══ Data supplied ══

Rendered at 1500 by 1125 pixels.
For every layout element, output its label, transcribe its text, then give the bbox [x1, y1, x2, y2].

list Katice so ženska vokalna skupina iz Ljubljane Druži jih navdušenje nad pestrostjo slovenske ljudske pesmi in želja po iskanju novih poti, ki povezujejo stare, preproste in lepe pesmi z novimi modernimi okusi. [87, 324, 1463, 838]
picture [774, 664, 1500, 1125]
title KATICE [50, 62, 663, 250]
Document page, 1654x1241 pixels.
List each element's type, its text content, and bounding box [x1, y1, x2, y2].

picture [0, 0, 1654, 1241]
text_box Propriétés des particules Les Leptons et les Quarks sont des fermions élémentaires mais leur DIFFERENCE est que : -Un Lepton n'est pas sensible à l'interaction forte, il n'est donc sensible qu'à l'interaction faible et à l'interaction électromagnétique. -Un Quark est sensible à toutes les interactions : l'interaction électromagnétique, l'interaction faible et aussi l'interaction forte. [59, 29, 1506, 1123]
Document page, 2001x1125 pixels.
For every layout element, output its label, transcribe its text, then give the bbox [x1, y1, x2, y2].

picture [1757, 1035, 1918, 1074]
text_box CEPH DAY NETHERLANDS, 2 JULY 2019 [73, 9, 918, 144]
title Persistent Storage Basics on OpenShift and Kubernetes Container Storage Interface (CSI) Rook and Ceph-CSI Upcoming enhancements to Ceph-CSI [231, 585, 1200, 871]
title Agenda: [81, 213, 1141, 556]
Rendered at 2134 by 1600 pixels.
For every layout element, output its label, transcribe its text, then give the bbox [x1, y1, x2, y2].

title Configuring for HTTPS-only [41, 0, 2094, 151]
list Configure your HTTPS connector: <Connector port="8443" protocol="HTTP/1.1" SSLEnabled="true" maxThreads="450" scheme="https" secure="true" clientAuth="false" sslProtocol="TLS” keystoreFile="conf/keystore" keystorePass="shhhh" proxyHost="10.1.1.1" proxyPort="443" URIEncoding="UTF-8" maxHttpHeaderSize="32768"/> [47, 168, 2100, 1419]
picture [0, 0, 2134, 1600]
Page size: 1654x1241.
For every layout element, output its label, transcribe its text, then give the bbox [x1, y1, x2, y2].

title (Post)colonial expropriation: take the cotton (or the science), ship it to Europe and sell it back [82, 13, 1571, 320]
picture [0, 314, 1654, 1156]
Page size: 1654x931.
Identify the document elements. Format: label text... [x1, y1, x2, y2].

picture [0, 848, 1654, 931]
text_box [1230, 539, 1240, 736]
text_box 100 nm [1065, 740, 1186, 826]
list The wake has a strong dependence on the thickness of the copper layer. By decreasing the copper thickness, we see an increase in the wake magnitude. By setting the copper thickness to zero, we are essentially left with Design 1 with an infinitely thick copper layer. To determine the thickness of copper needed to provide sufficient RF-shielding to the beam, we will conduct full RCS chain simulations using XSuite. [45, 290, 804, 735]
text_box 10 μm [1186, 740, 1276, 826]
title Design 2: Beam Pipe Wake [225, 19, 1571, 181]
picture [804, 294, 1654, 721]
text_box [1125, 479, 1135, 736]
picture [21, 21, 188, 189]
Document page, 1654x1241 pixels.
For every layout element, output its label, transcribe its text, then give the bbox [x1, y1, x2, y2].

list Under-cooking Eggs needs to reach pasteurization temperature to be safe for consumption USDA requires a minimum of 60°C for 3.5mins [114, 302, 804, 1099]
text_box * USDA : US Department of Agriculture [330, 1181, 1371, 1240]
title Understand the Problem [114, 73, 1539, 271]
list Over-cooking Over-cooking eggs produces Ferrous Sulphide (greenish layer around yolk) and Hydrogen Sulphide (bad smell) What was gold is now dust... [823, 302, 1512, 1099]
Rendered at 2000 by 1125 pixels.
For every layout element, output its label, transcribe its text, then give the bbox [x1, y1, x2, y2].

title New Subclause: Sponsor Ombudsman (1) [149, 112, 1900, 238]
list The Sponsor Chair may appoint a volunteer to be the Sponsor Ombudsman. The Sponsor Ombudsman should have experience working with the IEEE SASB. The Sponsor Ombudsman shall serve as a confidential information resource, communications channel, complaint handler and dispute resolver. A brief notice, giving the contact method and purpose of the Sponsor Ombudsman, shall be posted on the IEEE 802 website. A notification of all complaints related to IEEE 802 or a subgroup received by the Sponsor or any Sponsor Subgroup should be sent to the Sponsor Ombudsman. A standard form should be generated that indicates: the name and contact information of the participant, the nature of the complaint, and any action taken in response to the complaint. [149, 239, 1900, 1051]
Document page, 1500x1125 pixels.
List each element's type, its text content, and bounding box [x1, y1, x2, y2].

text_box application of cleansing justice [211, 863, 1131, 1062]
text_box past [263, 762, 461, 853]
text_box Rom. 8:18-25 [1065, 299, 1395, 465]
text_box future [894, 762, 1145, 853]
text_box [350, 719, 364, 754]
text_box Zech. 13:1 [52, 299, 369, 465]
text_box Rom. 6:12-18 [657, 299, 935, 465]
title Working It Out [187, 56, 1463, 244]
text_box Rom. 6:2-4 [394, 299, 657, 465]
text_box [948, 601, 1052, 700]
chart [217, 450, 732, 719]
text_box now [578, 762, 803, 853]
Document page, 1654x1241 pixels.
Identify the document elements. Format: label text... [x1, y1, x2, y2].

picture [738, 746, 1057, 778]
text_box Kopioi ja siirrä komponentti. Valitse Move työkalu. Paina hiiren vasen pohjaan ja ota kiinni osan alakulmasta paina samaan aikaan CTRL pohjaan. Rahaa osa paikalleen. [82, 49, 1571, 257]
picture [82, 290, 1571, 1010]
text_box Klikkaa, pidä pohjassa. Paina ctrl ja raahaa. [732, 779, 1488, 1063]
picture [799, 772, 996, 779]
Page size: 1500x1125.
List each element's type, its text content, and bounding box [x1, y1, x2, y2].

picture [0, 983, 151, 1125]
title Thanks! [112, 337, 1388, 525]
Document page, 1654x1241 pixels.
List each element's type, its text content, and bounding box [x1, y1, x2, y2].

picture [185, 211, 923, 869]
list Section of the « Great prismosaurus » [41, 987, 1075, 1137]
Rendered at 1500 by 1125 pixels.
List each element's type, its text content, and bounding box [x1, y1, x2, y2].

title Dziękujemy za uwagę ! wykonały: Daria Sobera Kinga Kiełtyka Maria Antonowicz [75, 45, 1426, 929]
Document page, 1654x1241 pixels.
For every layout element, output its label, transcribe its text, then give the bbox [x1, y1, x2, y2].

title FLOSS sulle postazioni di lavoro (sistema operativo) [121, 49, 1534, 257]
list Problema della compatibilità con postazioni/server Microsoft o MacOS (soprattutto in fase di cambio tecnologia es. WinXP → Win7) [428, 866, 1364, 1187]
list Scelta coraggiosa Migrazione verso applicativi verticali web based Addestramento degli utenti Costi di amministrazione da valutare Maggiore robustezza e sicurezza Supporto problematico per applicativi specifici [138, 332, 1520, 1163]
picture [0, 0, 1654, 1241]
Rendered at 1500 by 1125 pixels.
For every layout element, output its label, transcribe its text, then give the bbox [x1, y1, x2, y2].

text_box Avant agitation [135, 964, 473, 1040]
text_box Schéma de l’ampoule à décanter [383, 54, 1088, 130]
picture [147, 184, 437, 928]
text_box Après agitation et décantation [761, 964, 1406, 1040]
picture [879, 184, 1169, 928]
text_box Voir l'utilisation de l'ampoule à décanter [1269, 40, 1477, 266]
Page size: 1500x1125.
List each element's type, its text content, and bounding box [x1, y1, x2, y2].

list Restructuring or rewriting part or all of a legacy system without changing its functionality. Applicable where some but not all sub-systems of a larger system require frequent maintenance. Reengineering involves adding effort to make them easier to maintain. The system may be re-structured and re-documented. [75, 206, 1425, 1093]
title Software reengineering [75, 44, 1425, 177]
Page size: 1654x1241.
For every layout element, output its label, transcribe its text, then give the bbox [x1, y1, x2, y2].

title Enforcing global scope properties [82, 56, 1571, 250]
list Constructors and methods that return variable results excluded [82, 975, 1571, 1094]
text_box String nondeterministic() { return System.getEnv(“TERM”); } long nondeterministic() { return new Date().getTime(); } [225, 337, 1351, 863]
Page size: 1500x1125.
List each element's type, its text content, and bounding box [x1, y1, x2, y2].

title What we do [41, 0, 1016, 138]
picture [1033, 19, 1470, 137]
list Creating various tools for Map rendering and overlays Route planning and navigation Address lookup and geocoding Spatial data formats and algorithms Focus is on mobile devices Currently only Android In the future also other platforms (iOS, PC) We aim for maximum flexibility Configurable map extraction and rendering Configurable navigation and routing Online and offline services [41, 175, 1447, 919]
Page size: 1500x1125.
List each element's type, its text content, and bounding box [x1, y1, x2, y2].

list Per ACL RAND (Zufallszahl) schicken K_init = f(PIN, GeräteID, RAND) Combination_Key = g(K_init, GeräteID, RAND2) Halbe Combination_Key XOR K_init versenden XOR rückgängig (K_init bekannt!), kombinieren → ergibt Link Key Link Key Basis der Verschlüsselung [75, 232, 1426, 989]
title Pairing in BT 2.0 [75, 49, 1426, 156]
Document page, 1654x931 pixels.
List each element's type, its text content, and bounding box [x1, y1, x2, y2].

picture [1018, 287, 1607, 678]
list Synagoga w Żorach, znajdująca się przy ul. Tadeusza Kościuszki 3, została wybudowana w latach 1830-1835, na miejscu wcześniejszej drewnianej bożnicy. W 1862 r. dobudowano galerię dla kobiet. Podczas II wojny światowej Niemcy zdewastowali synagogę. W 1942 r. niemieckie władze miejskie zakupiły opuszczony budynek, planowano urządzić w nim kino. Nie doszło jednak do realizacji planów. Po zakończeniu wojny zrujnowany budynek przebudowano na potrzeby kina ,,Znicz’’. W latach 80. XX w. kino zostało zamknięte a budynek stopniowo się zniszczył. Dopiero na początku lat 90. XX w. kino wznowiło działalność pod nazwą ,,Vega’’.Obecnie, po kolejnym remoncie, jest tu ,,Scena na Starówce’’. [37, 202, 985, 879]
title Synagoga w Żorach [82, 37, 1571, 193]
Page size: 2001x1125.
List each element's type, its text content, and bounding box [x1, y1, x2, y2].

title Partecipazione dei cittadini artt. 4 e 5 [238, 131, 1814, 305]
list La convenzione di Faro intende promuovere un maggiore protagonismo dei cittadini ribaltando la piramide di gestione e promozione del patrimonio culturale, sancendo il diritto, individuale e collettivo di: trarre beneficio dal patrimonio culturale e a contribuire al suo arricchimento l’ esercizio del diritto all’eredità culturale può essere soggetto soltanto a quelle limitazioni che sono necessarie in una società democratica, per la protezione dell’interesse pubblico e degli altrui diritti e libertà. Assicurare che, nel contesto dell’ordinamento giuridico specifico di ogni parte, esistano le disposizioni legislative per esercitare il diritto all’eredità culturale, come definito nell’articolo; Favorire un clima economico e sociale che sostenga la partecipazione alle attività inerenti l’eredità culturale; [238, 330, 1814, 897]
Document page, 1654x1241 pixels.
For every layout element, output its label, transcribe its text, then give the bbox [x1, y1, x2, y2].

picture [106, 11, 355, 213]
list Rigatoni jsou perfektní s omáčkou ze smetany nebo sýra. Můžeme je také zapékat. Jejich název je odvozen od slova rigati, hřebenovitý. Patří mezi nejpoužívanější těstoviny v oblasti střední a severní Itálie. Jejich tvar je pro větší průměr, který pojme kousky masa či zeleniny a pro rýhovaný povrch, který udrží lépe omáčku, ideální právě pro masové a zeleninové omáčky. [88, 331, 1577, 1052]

═══

* Task to complete
Please edit the lines between the ones holding "Document page, 2001x1125 pixels." and "text_box CEPH DAY", inclusive, changing "layout" to "page" and leaving everything else as it is. Give only those lines.

* Exercise output
Document page, 2001x1125 pixels.
For every page element, output its label, transcribe its text, then give the bbox [x1, y1, x2, y2].

picture [1757, 1035, 1918, 1074]
text_box CEPH DAY NETHERLANDS, 2 JULY 2019 [73, 9, 918, 144]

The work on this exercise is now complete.